***** Source extract *****

In Woodsburner, John Pipkin's lyrical debut novel, Pipkin re-creates
the events of that day from the perspective of Thoreau and several
other Concord residents — an opium-addicted preacher, a pompous
bookseller and, in some of the novel's most flat-out beautiful
passages, a love-starved Norwegian farmhand — who will see their
lives irrevocably changed by the fire.
Pipkin's characters are full of convincing contradictions: His
Thoreau, for example, spends the day vacillating between guilt over
the accident and defiantly rationalizing his incautious actions. The
author has some thoughtful things to say about the notion of
American freedom, and the conflagration that serves as Woodsburner's
central metaphor allows him to say them in language that is at once
vividly precise and richly allusive.
Christian Science Monitor – May 25, 2009
John Pipkin has had the great good sense to turn this somehow
little-known event into a novel, Woodsburner, that manages to be
both philosophical and a rollicking good read... “Woodsburner” is
Pipkin’s first novel, but, with its complex structure and top-notch
prose, there’s not a page that reads like the work of a novice...

*****

Reproduce word for word the passage from the Woodsburner reviews between "Pipkin's characters are" and "of a novice...", inclusive. None of the items are needed here.

***** Dataset extract *****

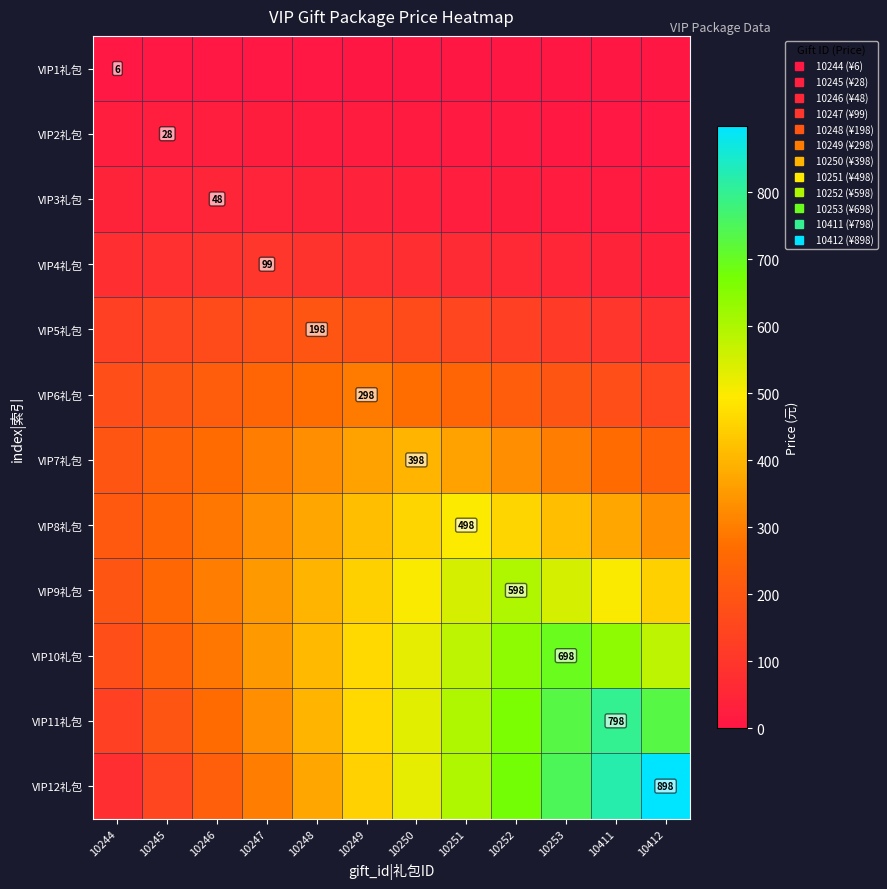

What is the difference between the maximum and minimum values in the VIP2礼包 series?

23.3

*****
***** Dataset extract *****

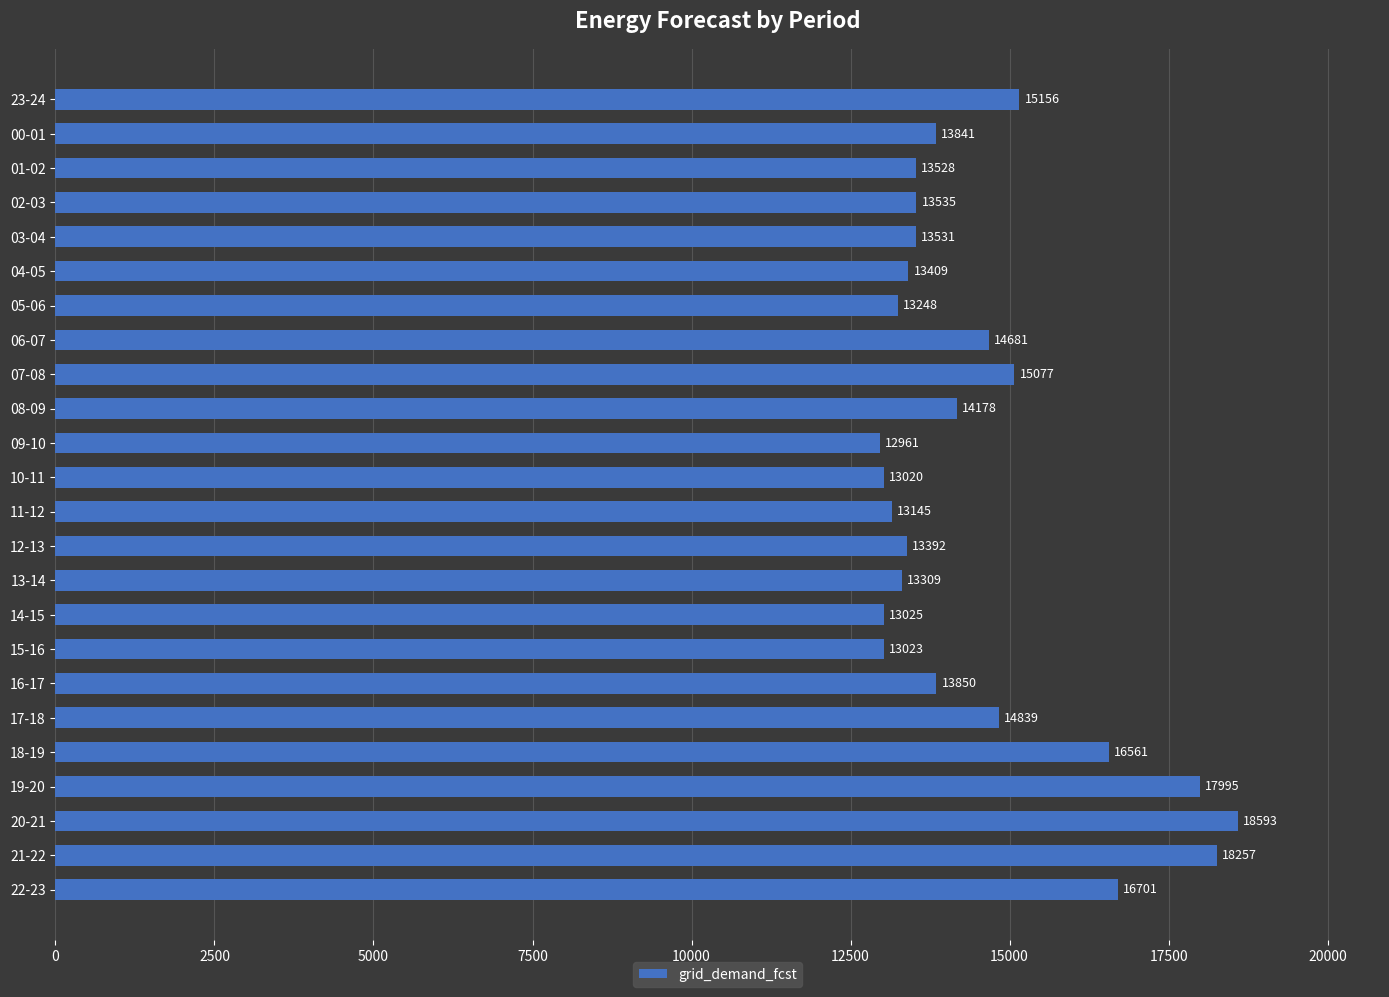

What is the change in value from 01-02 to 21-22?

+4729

*****

Output of the exercise ::
Pipkin's characters are full of convincing contradictions: His
Thoreau, for example, spends the day vacillating between guilt over
the accident and defiantly rationalizing his incautious actions. The
author has some thoughtful things to say about the notion of
American freedom, and the conflagration that serves as Woodsburner's
central metaphor allows him to say them in language that is at once
vividly precise and richly allusive.
Christian Science Monitor – May 25, 2009
John Pipkin has had the great good sense to turn this somehow
little-known event into a novel, Woodsburner, that manages to be
both philosophical and a rollicking good read... “Woodsburner” is
Pipkin’s first novel, but, with its complex structure and top-notch
prose, there’s not a page that reads like the work of a novice...